American screenwriter and film director (born 1954)

Rob Hedden is an American screenwriter and film director.

==Early life==
Hedden was born in Los Angeles, California, and raised in Laguna Beach. While a student at Laguna Beach High School, he began making short films. Hedden enrolled at Orange Coast College, studying film and music, subsequently transferring to the Brooks Institute to study film.

==Career==
After graduating, Hedden worked for around seven years for Universal Studios. He wrote and directed his first feature film Friday the 13th Part VIII: Jason Takes Manhattan (1989), which polarized critics, with Leonard Maltin dubbing it "The best film in the Friday series, imaginatively directed and written by Hedden" yet Entertainment Weekly labeling the film the eighth-worst sequel ever made.

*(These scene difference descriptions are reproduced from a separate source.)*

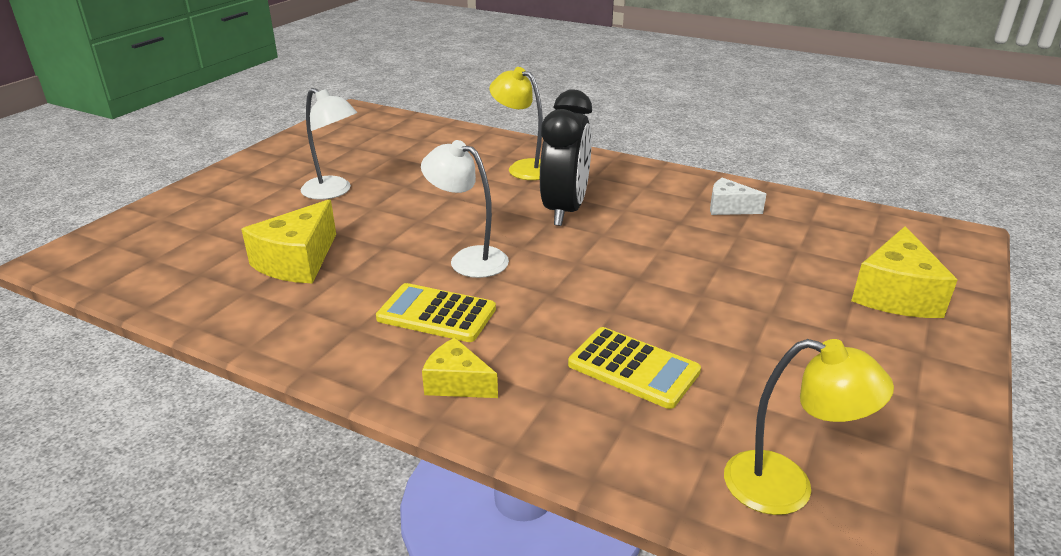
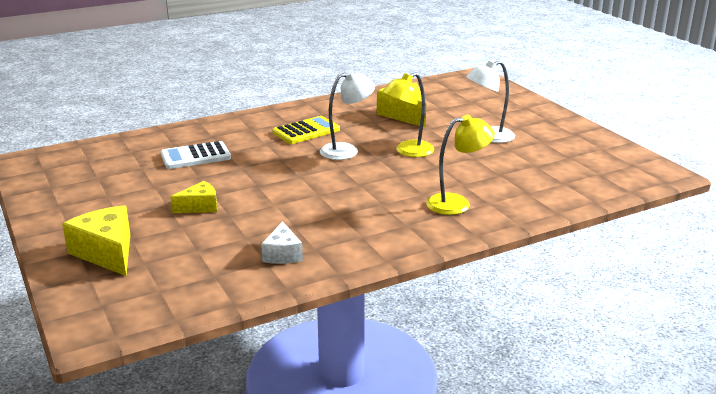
camera: 125 degrees right, 5 degrees down
yellow cheese [422,338,498,398] -> yellow cheese moved to [171,181,217,213]
black clock [540,89,592,226] -> none
yellow calculator [568,327,701,409] -> white calculator [161,141,231,169]
white cheese [710,178,766,215] -> white cheese turned 120 degrees clockwise [261,221,303,264]
yellow lamp [724,339,894,515] -> yellow lamp moved to [382,72,434,157]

Hedden is known for such films as You May Not Kiss the Bride as well as The Condemned and Clockstoppers, both of which he co-produced. He also wrote and directed the TV movies The Colony, Alien Fury: Countdown to Invasion (2000), directed and co-wrote Dying to Live (1999) and directed the USA TV movies Any Place but Home (1997) and Kidnapped in Paradise (1999). He was interviewed in a 2013 documentary film Crystal Lake Memories: The Complete History of Friday the 13th.

He is a graduate of the Brooks Institute of Photography in Santa Barbara, California.

==Awards==
What Is Brazil? (1985), his documentary film on the making of Terry Gilliam's acclaimed film Brazil, earned a CINE Eagle Award and a C.I.N.D.Y. Award, and was selected for exhibition at the Smithsonian Institution.

Rob Hedden also wrote, directed and co-produced the independent feature Boxboarders! The comedy won the "Outstanding Achievement in Filmmaking" award at the 2007 Newport Beach Film Festival and was nominated for "Best Picture" at the 2007 Hollywood Giffoni International Film Festival.